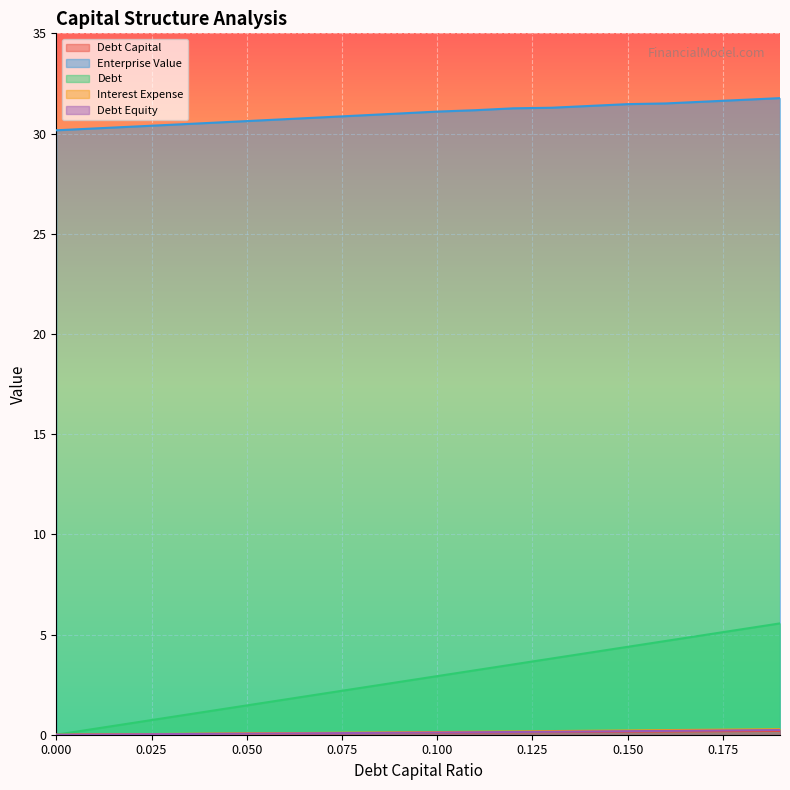

Reading left to right, transcribe all the data shown in this chart.

debt_capital: 0=0.0	0.01=0.0	0.02=0.0	0.03=0.0	0.04=0.0	0.05=0.1	0.06=0.1	0.07=0.1	0.08=0.1	0.09=0.1	0.1=0.1	0.11=0.1	0.12=0.1	0.13=0.1	0.14=0.1	0.15=0.1	0.16=0.2	0.17=0.2	0.18=0.2	0.19=0.2
enterprise_value: 0=30.2	0.01=30.3	0.02=30.3	0.03=30.4	0.04=30.5	0.05=30.6	0.06=30.7	0.07=30.8	0.08=30.9	0.09=31.0	0.1=31.1	0.11=31.2	0.12=31.3	0.13=31.3	0.14=31.4	0.15=31.5	0.16=31.5	0.17=31.6	0.18=31.7	0.19=31.8
debt: 0=0.0	0.01=0.3	0.02=0.6	0.03=0.9	0.04=1.2	0.05=1.5	0.06=1.8	0.07=2.0	0.08=2.3	0.09=2.6	0.1=2.9	0.11=3.2	0.12=3.5	0.13=3.8	0.14=4.1	0.15=4.4	0.16=4.7	0.17=5.0	0.18=5.3	0.19=5.6
interest_expense: 0=0.0	0.01=0.0	0.02=0.0	0.03=0.0	0.04=0.1	0.05=0.1	0.06=0.1	0.07=0.1	0.08=0.1	0.09=0.1	0.1=0.1	0.11=0.1	0.12=0.2	0.13=0.2	0.14=0.2	0.15=0.2	0.16=0.2	0.17=0.2	0.18=0.3	0.19=0.3
debt_equity: 0=0.0	0.01=0.0	0.02=0.0	0.03=0.0	0.04=0.0	0.05=0.1	0.06=0.1	0.07=0.1	0.08=0.1	0.09=0.1	0.1=0.1	0.11=0.1	0.12=0.1	0.13=0.1	0.14=0.2	0.15=0.2	0.16=0.2	0.17=0.2	0.18=0.2	0.19=0.2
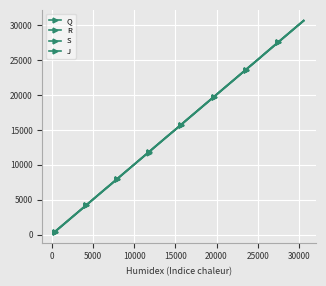

Count the number of categories in the chart.

40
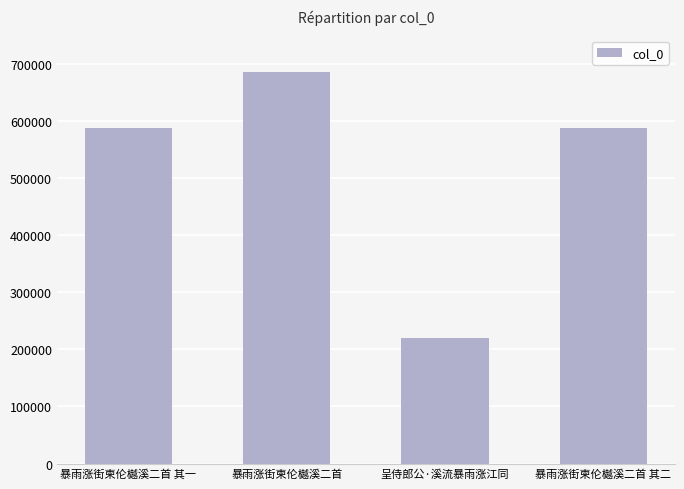

What is the average value?

520338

------------

TASK PROMPT: Reproduce word for word the stretch of items from the line containing "Count the number of categories in the chart." through the end of the items, including both ends. Leave the pictures out.

ANSWER FOR THIS EXERCISE:
Count the number of categories in the chart.

40

What is the average value?

520338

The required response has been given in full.